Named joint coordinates
------------------------

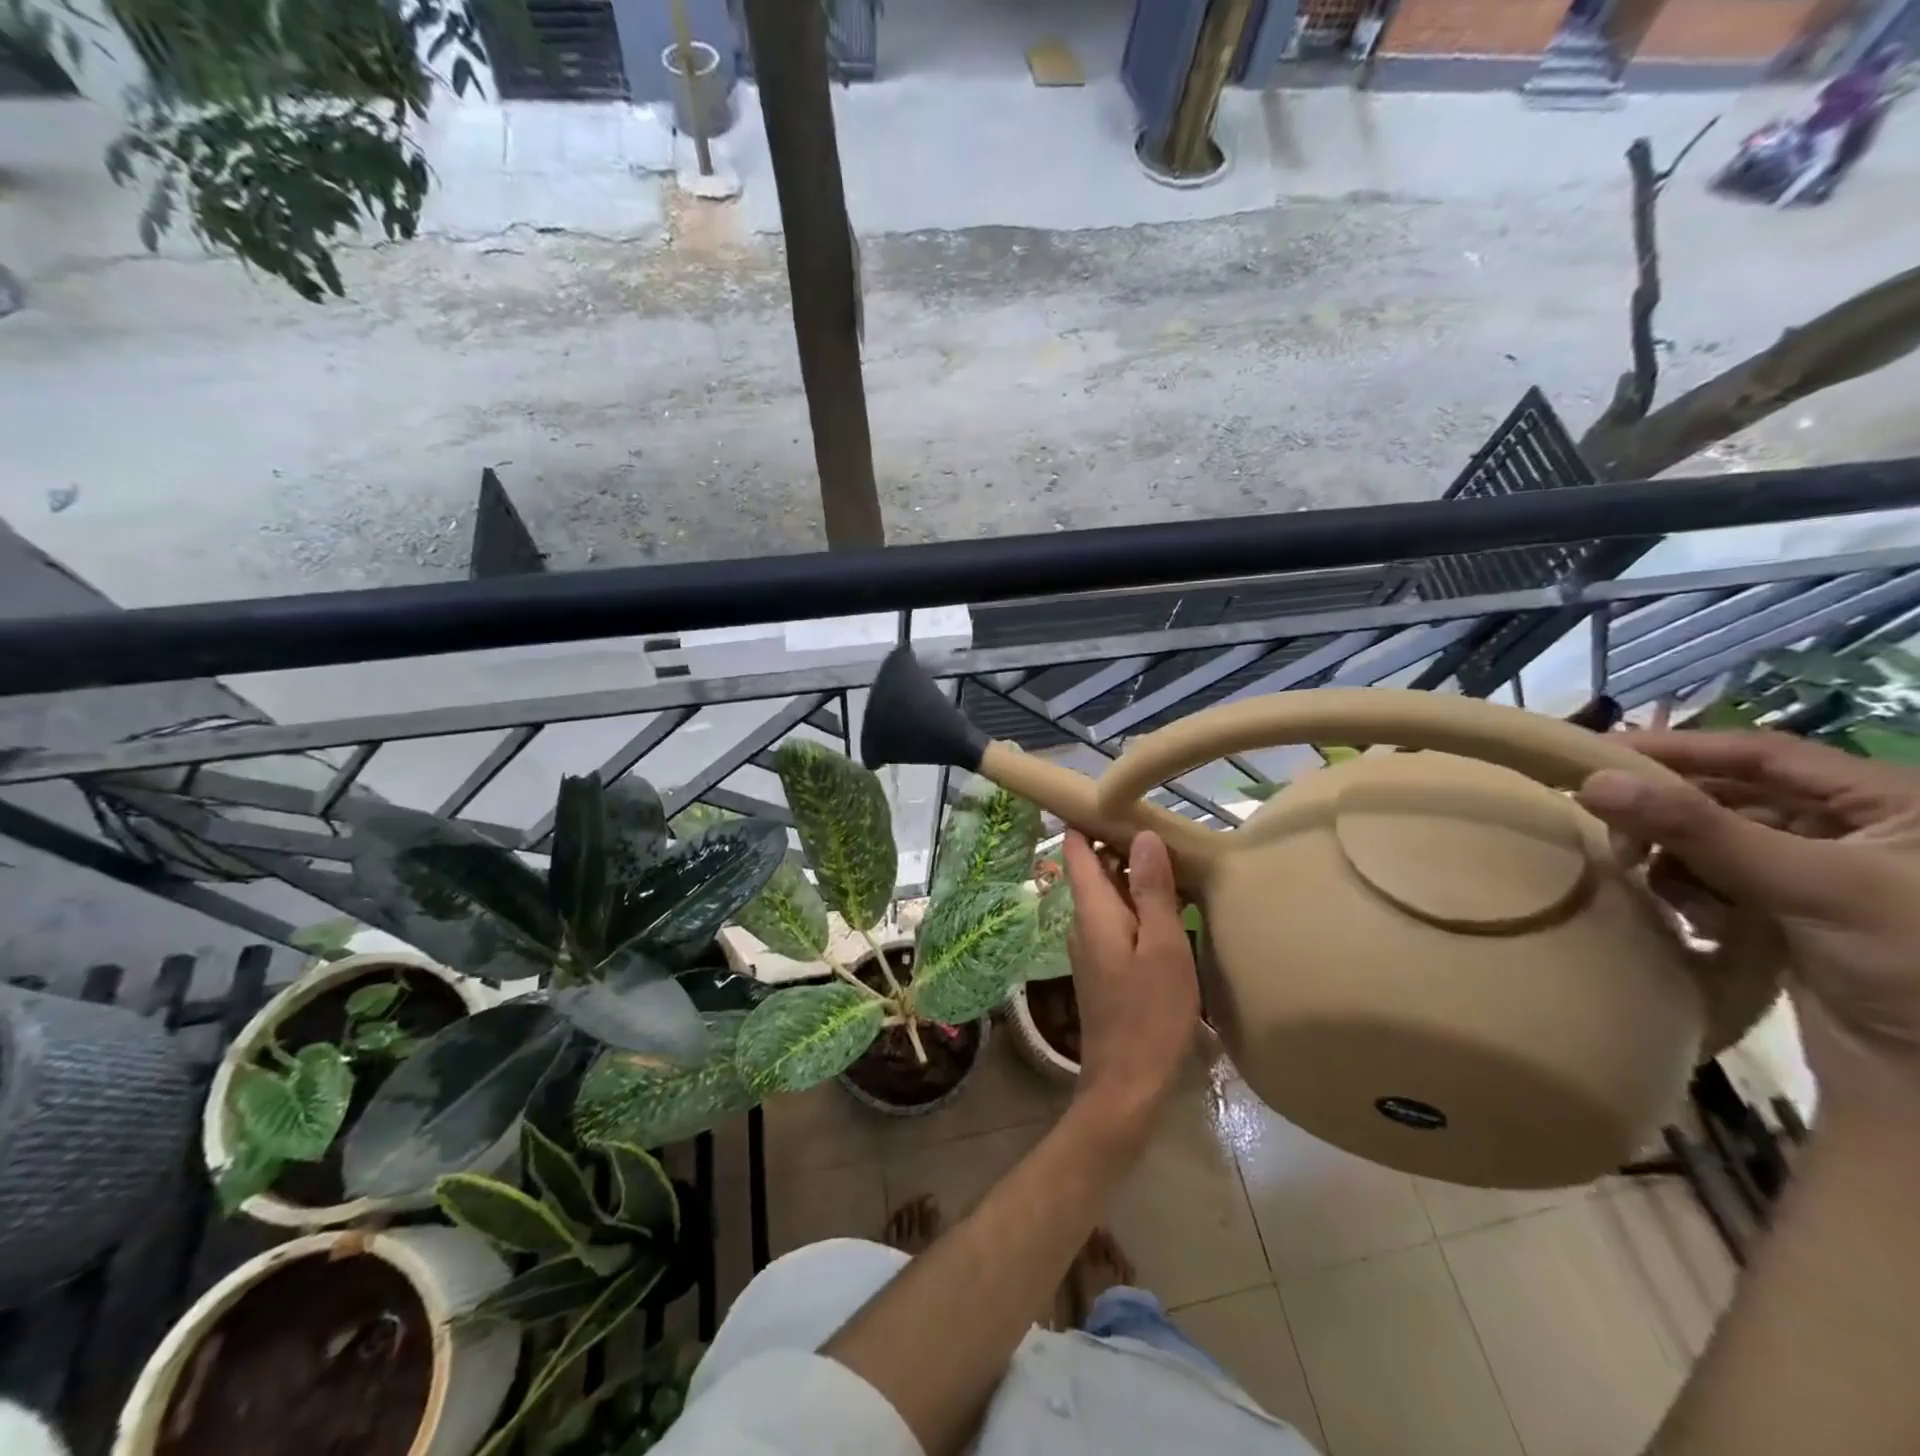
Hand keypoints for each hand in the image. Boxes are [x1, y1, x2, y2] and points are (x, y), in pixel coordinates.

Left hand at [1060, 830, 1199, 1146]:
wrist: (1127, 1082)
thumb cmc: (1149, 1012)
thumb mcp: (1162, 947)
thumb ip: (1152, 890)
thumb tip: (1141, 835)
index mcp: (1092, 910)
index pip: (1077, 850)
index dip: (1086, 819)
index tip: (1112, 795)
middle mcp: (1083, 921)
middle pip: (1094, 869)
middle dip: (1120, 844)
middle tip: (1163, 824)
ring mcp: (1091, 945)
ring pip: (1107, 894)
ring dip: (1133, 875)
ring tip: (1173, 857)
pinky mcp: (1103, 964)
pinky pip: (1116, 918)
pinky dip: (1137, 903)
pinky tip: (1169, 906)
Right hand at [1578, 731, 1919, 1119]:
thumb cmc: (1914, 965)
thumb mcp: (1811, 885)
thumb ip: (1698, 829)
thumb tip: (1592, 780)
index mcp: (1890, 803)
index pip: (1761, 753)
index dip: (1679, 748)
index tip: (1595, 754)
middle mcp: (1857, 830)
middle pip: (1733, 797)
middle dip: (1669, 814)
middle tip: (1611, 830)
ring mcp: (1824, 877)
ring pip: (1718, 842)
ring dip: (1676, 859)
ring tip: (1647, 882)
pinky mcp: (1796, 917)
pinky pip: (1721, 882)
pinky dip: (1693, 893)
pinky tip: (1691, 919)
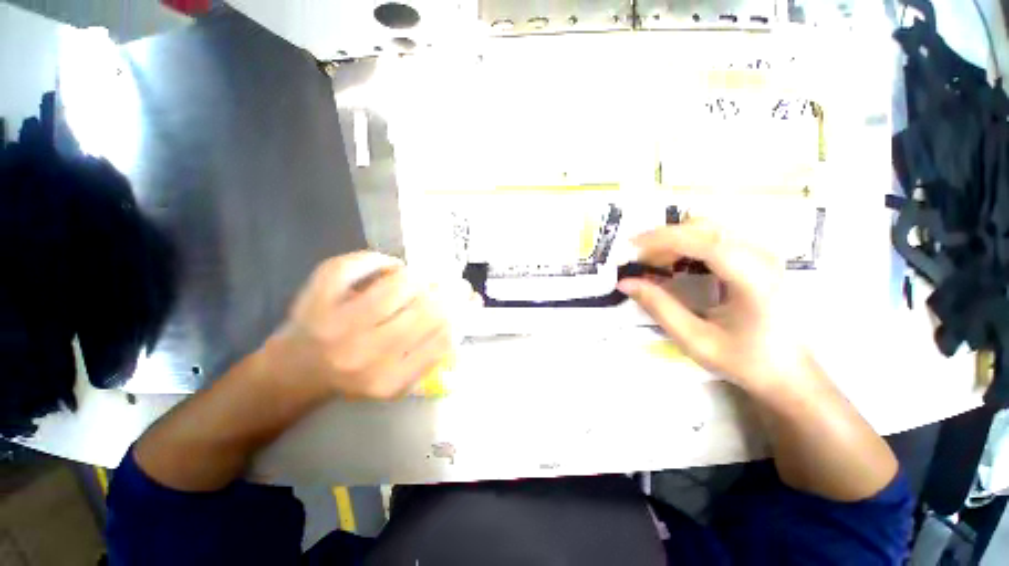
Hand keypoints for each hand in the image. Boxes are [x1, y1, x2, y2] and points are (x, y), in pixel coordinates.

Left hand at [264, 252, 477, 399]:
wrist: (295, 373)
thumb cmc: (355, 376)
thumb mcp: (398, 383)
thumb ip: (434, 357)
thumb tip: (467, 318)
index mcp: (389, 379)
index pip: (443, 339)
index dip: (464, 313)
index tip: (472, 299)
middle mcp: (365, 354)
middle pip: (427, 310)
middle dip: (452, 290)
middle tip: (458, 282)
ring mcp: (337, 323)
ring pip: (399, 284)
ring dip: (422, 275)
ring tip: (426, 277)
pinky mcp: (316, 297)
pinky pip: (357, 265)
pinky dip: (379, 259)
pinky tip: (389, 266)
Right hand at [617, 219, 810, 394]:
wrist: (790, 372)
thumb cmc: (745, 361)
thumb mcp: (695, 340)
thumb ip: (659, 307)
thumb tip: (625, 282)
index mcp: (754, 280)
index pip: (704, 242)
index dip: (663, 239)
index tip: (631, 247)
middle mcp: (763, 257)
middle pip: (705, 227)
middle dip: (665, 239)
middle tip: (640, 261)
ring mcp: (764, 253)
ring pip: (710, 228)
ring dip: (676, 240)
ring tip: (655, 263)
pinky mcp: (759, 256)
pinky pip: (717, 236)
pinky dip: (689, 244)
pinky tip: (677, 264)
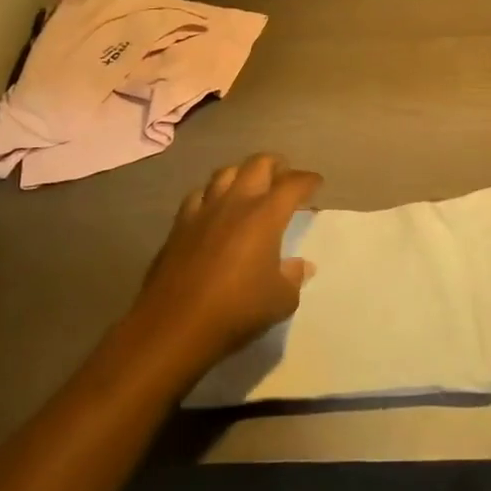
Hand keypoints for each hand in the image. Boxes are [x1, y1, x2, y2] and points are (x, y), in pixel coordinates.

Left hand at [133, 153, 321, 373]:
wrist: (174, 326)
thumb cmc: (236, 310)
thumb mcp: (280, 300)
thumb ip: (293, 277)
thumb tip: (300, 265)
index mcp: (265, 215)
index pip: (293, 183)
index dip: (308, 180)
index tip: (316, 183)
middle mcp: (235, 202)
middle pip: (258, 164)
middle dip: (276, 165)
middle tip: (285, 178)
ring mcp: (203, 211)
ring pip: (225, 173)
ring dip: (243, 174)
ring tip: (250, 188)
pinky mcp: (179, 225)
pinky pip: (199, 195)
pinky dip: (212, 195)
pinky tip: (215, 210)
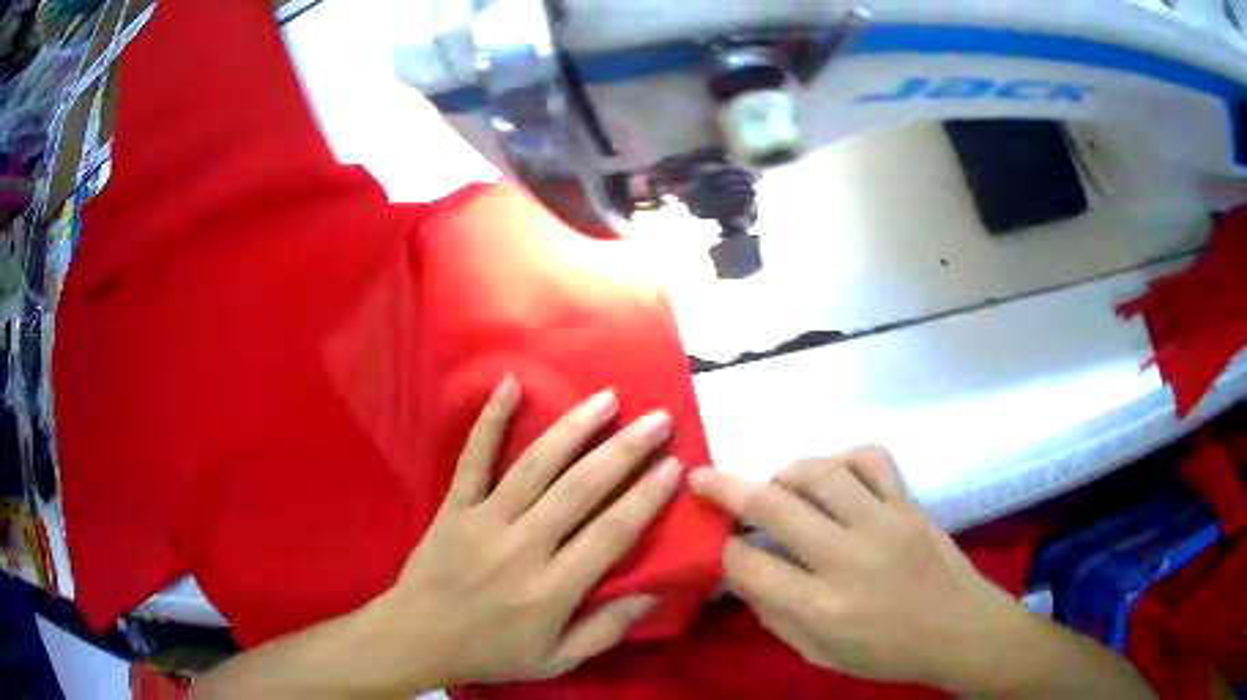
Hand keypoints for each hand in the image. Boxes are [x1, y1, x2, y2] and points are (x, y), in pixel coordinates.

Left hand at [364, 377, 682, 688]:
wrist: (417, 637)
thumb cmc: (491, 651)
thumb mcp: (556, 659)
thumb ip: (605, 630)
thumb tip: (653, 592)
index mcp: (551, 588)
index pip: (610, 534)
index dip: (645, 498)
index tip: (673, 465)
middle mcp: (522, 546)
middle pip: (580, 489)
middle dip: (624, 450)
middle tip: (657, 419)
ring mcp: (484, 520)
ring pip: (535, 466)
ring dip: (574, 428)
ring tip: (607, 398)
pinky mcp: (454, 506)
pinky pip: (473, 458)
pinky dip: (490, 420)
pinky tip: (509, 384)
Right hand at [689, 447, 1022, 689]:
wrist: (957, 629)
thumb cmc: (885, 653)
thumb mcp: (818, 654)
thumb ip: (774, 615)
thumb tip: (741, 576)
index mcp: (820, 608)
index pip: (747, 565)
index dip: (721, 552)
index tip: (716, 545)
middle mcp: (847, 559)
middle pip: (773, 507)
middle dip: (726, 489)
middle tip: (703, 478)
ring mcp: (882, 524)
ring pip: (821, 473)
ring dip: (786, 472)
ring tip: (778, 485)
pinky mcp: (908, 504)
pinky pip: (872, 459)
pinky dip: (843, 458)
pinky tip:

------------------------

Task prompt
Looking through the data above, copy out each line in which the string "Right" occurs.

Solution to this exercise
Right hand at [1578, 731, 1919, 1119]:
Right hand at [617, 219, 810, 394]:
Right hand at [689, 447, 1022, 689]:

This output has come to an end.